> _Exercise requirements_: Write the data out again, character for character, with no images.

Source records
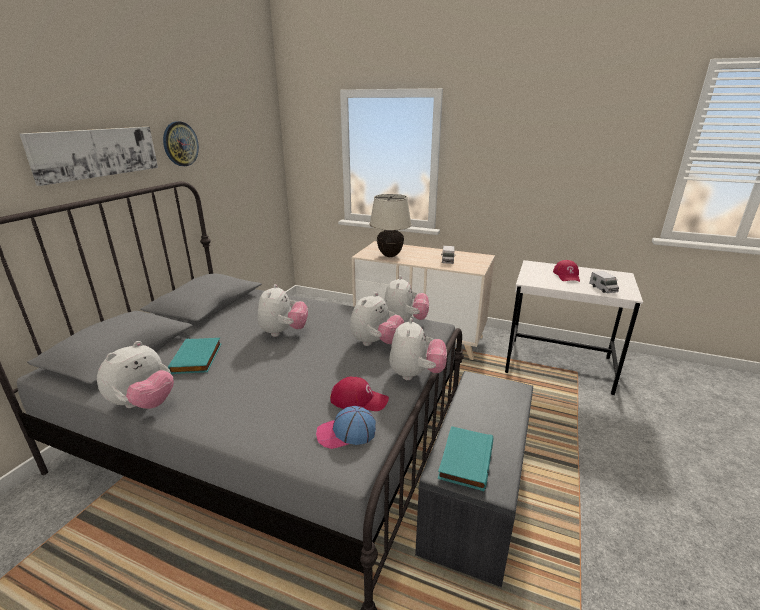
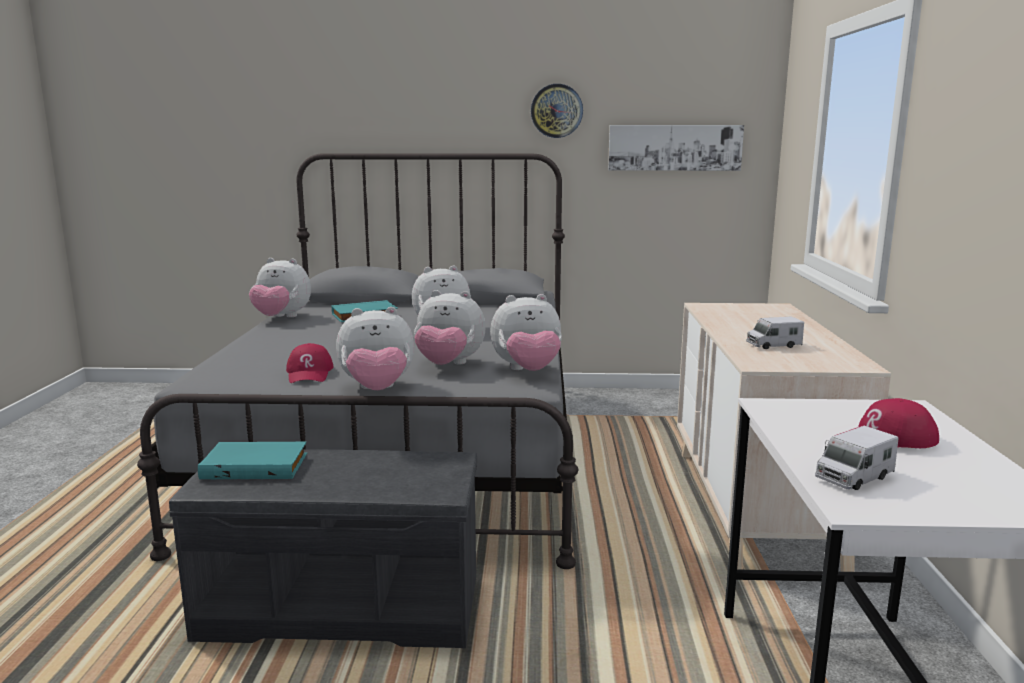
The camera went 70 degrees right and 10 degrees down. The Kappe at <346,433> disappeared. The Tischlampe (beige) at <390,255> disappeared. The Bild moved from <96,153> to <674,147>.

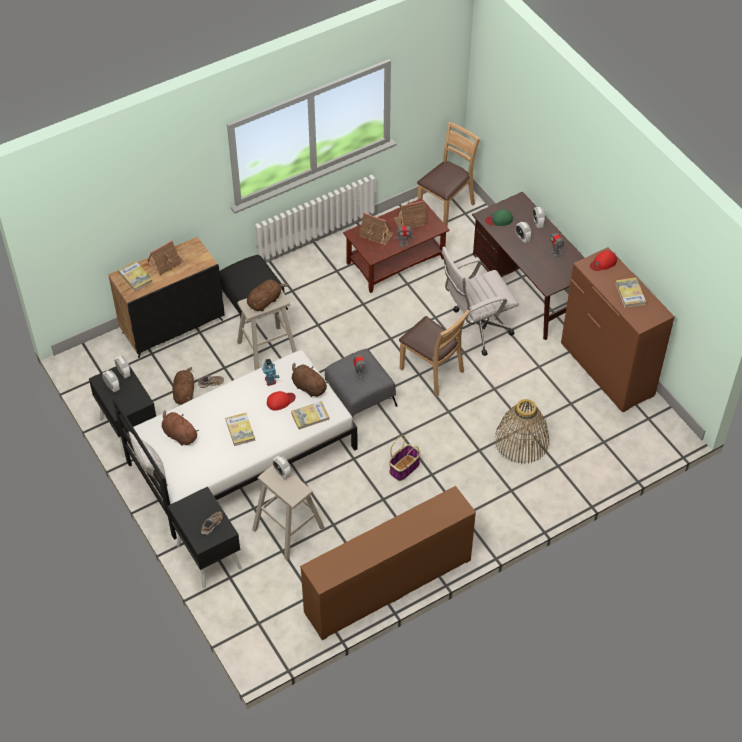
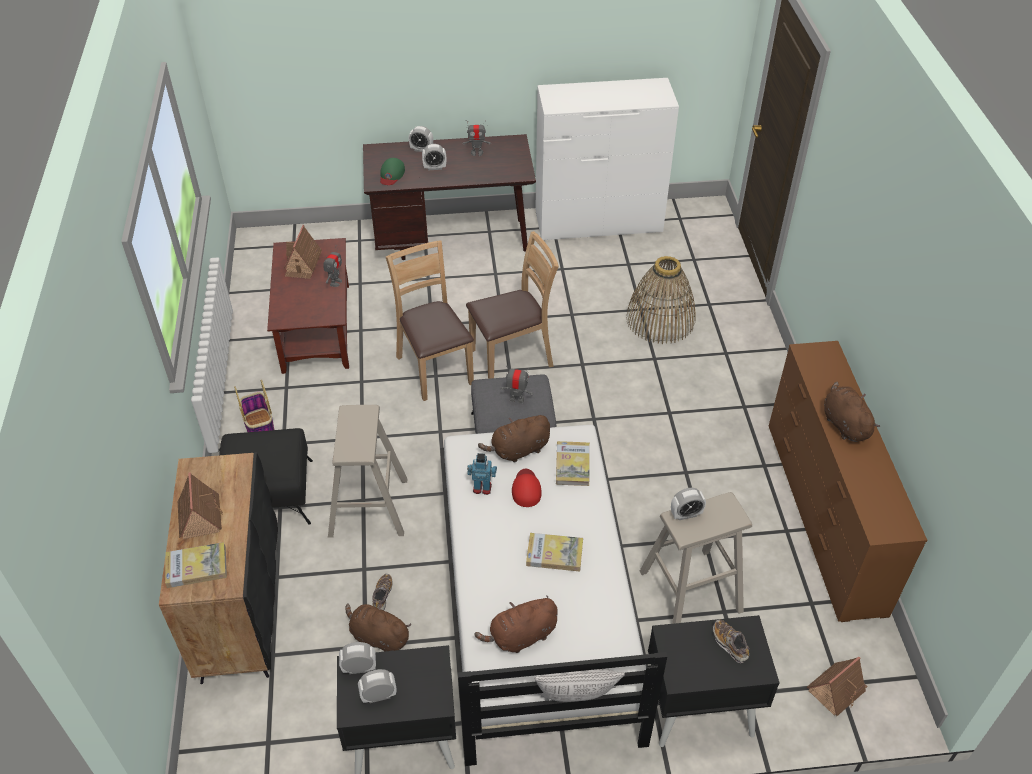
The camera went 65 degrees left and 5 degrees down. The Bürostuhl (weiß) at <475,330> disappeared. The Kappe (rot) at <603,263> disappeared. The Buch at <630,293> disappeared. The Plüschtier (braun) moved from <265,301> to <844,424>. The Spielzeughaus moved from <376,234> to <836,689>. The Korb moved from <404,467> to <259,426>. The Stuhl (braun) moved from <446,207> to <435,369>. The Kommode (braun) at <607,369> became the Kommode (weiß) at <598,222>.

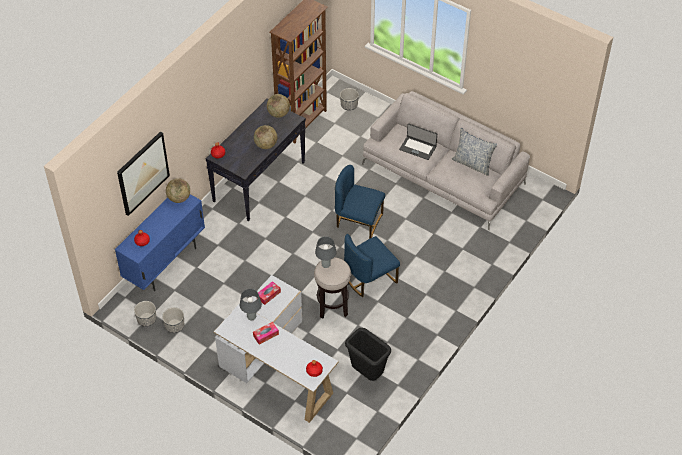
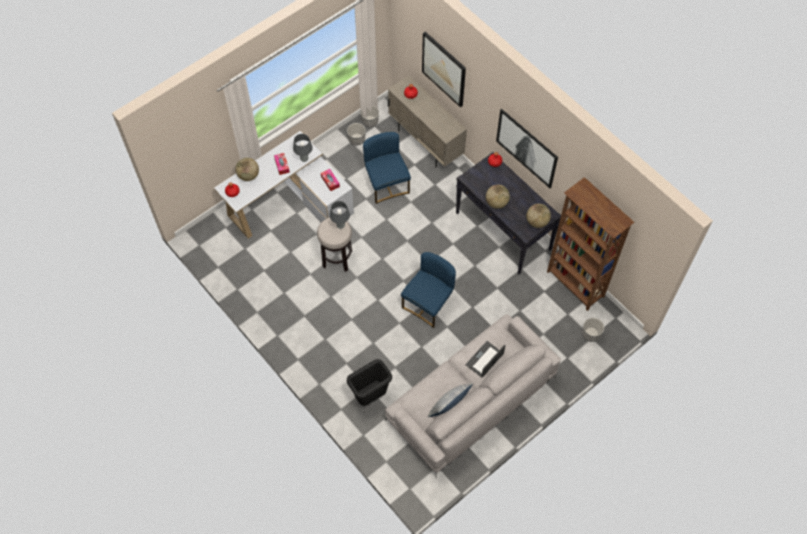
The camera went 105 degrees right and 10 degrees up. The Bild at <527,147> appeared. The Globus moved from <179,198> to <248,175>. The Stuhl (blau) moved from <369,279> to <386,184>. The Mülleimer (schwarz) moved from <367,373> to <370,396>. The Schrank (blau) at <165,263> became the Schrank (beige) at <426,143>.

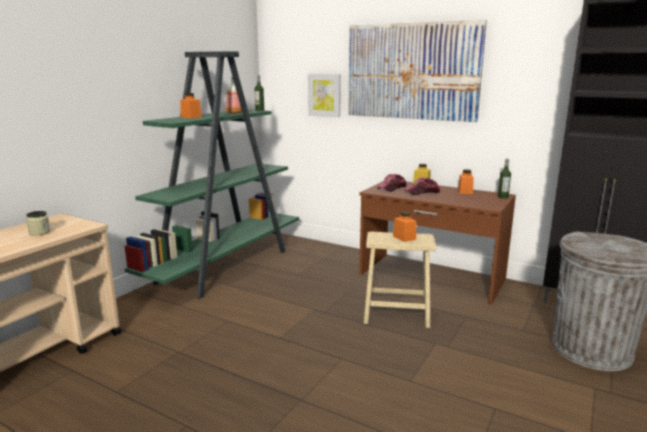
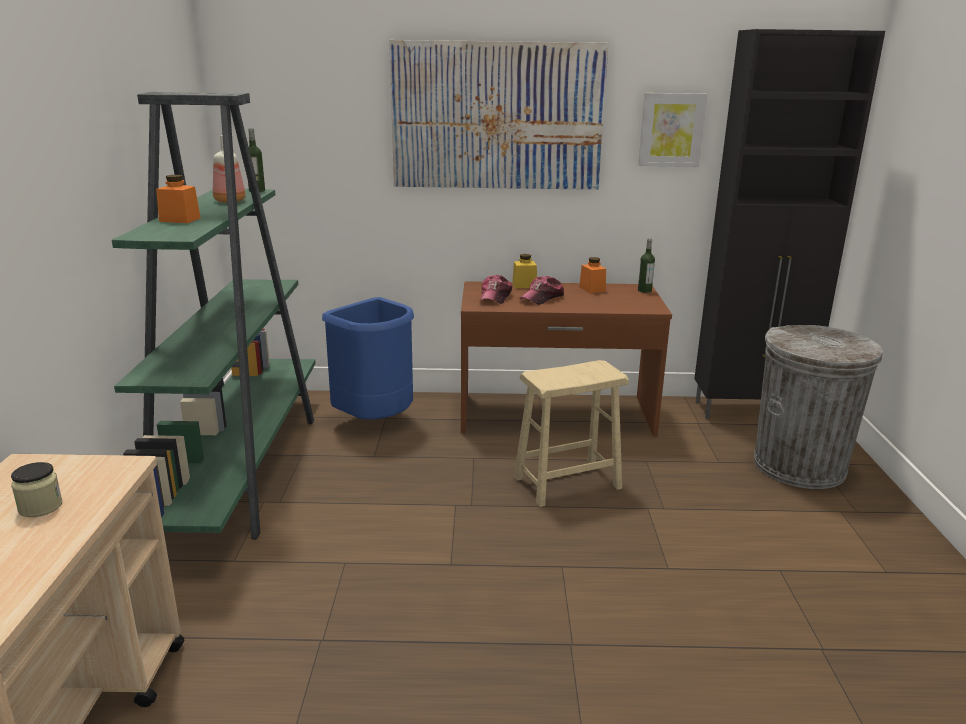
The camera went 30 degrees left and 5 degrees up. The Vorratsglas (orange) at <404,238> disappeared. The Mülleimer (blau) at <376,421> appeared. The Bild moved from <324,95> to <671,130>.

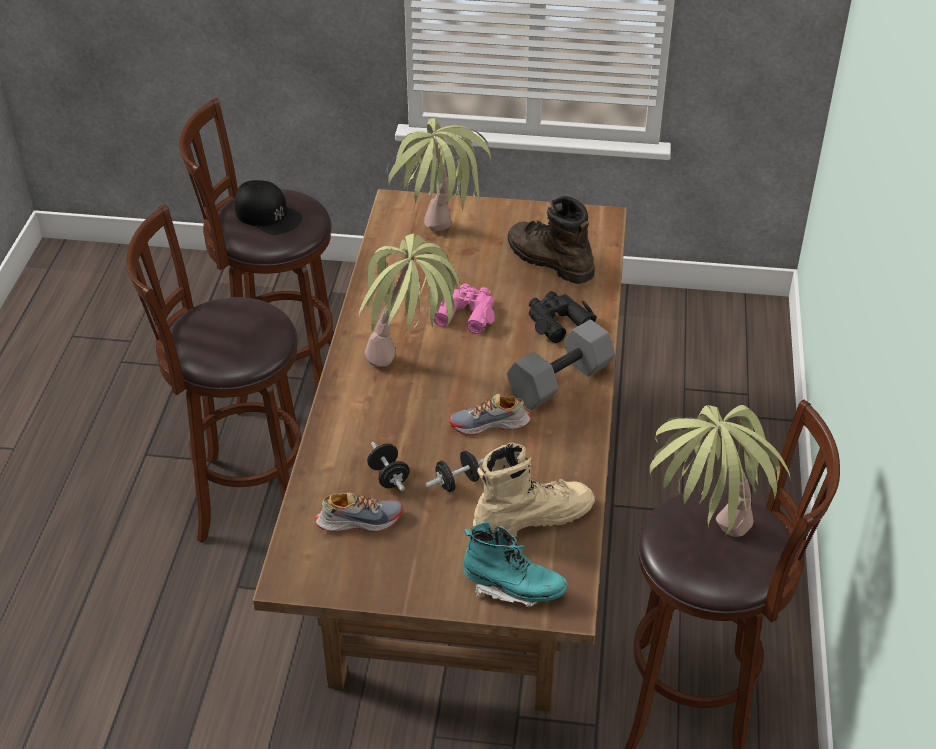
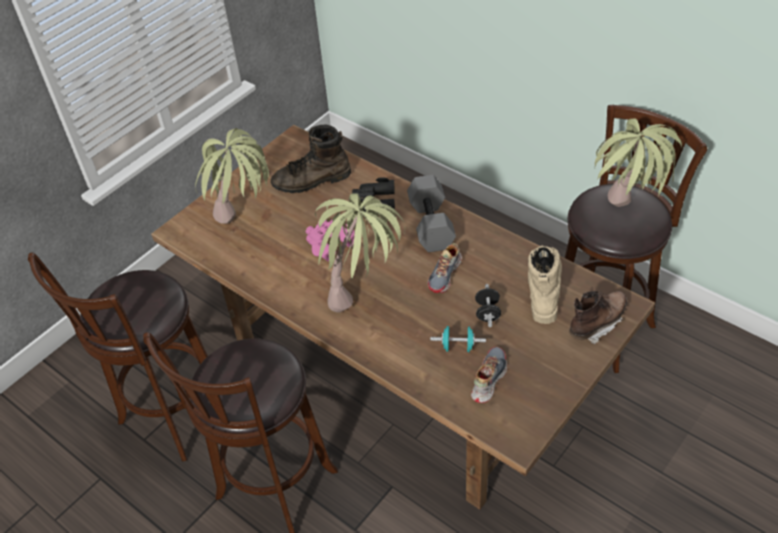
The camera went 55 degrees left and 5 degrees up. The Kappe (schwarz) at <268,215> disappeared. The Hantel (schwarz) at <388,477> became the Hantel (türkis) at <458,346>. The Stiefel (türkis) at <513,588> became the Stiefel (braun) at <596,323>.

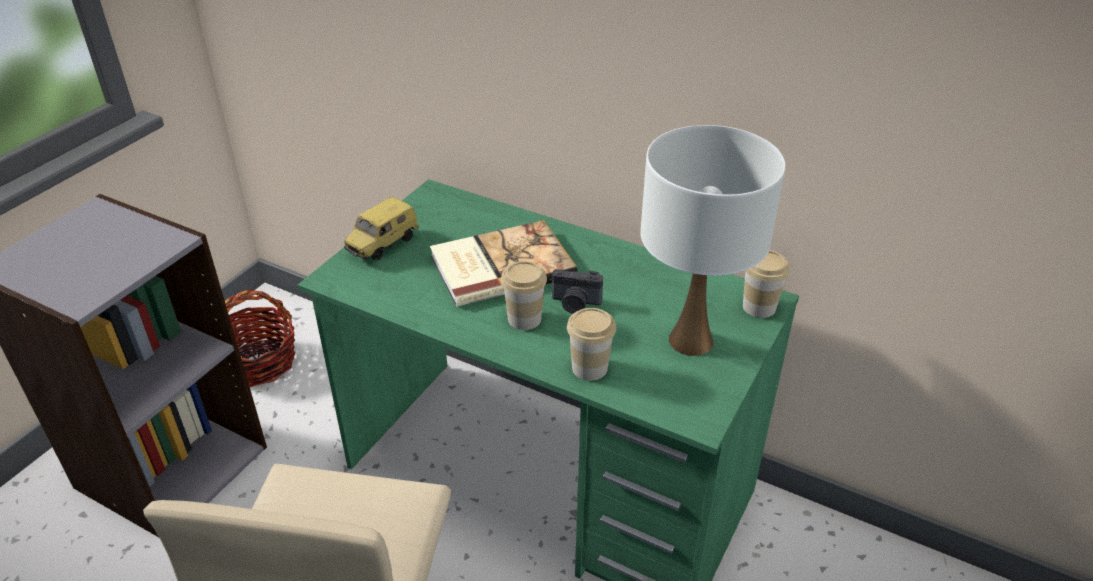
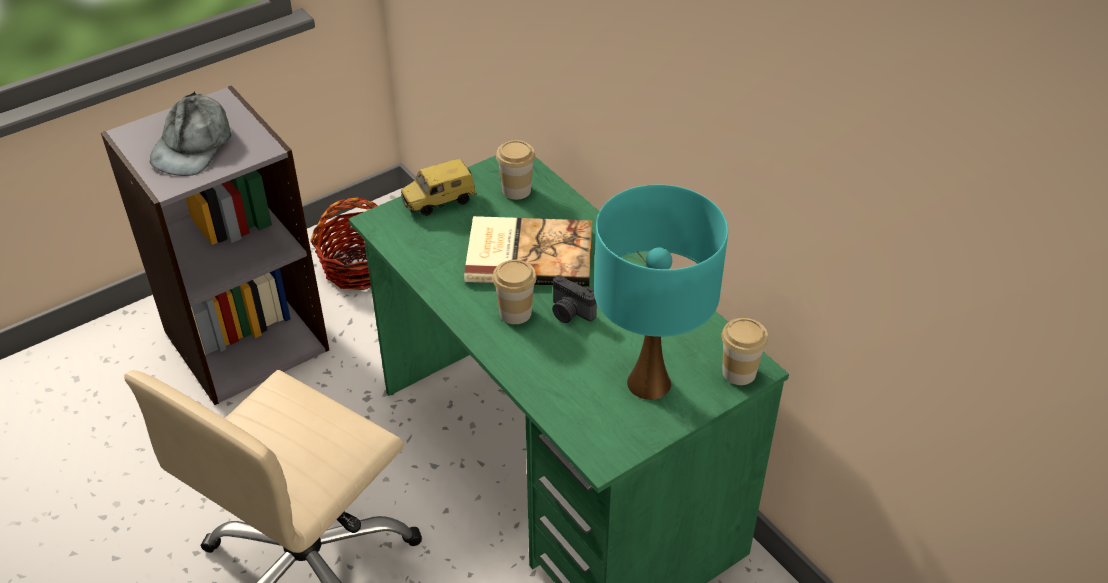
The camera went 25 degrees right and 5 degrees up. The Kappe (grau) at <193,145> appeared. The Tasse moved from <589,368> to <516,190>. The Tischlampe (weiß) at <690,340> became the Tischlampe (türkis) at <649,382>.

> _Exercise solution_:
The camera went 70 degrees right and 10 degrees down. The Kappe at <346,433> disappeared. The Tischlampe (beige) at <390,255> disappeared. The Bild moved from <96,153> to <674,147>.

The camera went 65 degrees left and 5 degrees down. The Bürostuhl (weiß) at <475,330> disappeared. The Kappe (rot) at <603,263> disappeared. The Buch at <630,293> disappeared. The Plüschtier (braun) moved from <265,301> to <844,424>. The Spielzeughaus moved from <376,234> to <836,689>. The Korb moved from <404,467> to <259,426>. The Stuhl (braun) moved from <446,207> to <435,369>. The Kommode (braun) at <607,369> became the Kommode (weiß) at <598,222>.

The camera went 105 degrees right and 10 degrees up. The Bild at <527,147> appeared. The Globus moved from <179,198> to <248,175>. The Stuhl (blau) moved from <369,279> to <386,184>. The Mülleimer (schwarz) moved from <367,373> to <370,396>. The Schrank (blau) at <165,263> became the Schrank (beige) at <426,143>.

The camera went 30 degrees left and 5 degrees up. The Vorratsglas (orange) at <404,238> disappeared. The Mülleimer (blau) at <376,421> appeared. The Bild moved from <324,95> to <671,130>.

The camera went 55 degrees left and 5 degrees up. The Kappe (schwarz) at <268,215> disappeared. The Hantel (schwarz) at <388,477> became the Hantel (türkis) at <458,346>. The Stiefel (türkis) at <513,588> became the Stiefel (braun) at <596,323>.

The camera went 25 degrees right and 5 degrees up. The Kappe (grau) at <193,145> appeared. The Tasse moved from <589,368> to <516,190>. The Tischlampe (weiß) at <690,340> became the Tischlampe (türkis) at <649,382>.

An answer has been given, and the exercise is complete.